YOUR GOAL:
Rewrite the records below with "time" swapped for "reading" on every line and nothing else changed. Leave the pictures out.

RECORDS FOR THIS EXERCISE:
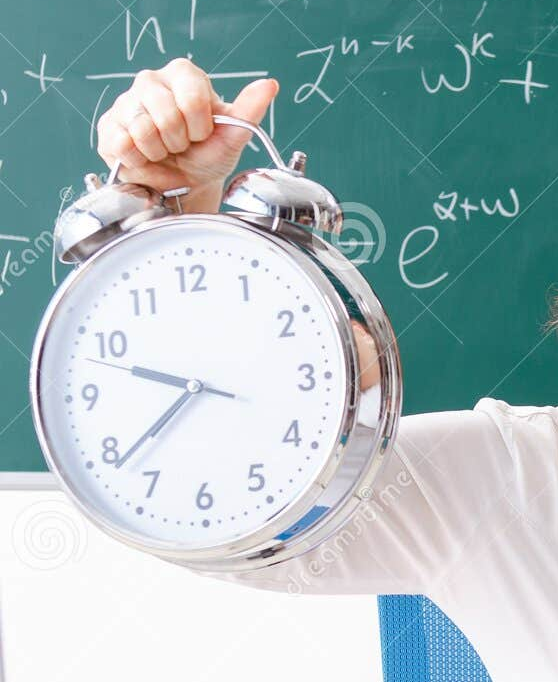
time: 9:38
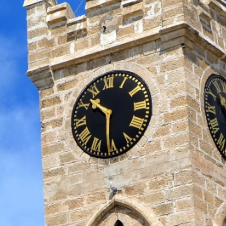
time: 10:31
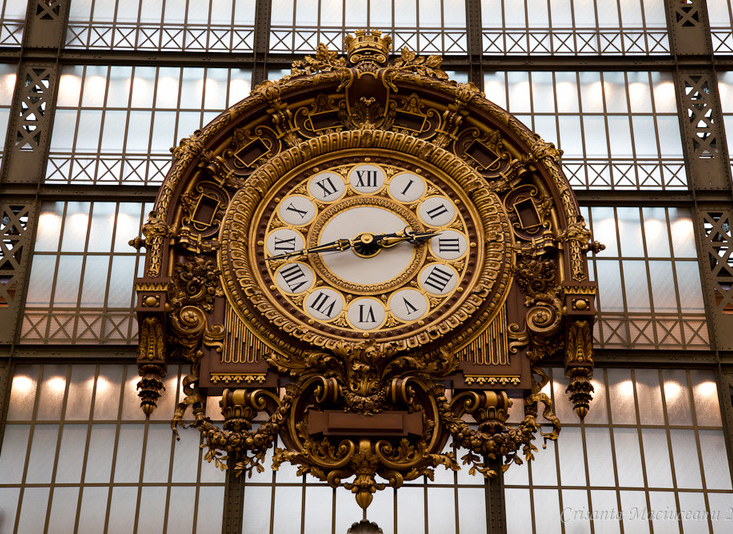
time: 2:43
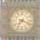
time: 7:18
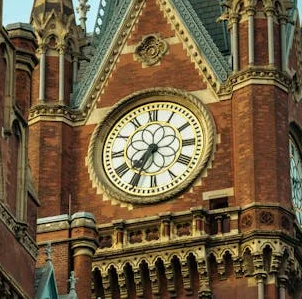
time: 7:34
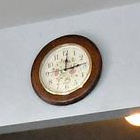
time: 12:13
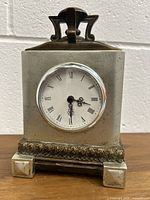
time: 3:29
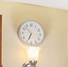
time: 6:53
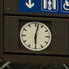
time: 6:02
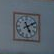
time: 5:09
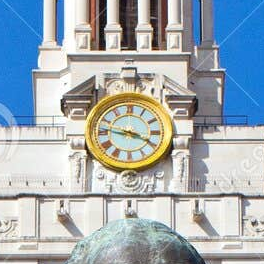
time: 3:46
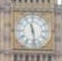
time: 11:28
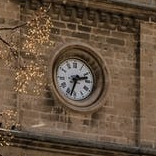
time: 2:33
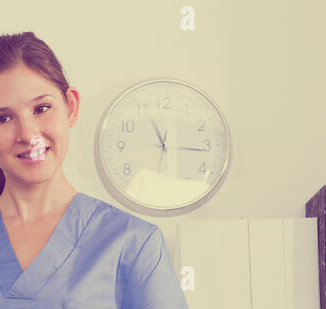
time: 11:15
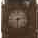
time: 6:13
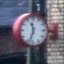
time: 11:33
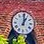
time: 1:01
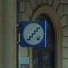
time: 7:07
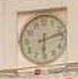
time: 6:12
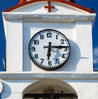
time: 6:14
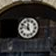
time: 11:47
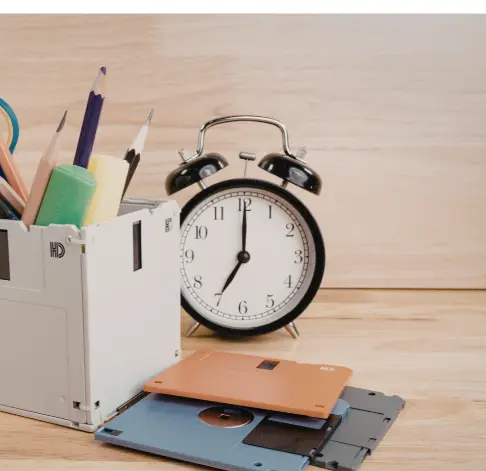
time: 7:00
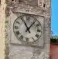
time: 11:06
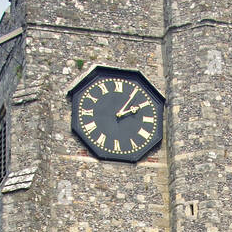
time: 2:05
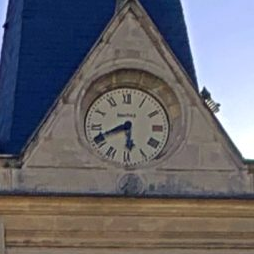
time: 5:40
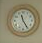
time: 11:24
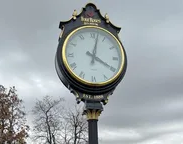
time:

EXERCISE SOLUTION:
reading: 9:38
reading: 10:31
reading: 2:43
reading: 7:18
reading: 7:34
reading: 12:13
reading: 3:29
reading: 6:53
reading: 6:02
reading: 5:09
reading: 3:46
reading: 11:28
reading: 2:33
reading: 11:15
reading: 6:13
reading: 11:33
reading: 1:01
reading: 7:07
reading: 6:12
reading: 6:14
reading: 11:47
reading: 7:00
reading: 11:06
reading: 2:05
reading: 5:40
reading: 11:24
reading:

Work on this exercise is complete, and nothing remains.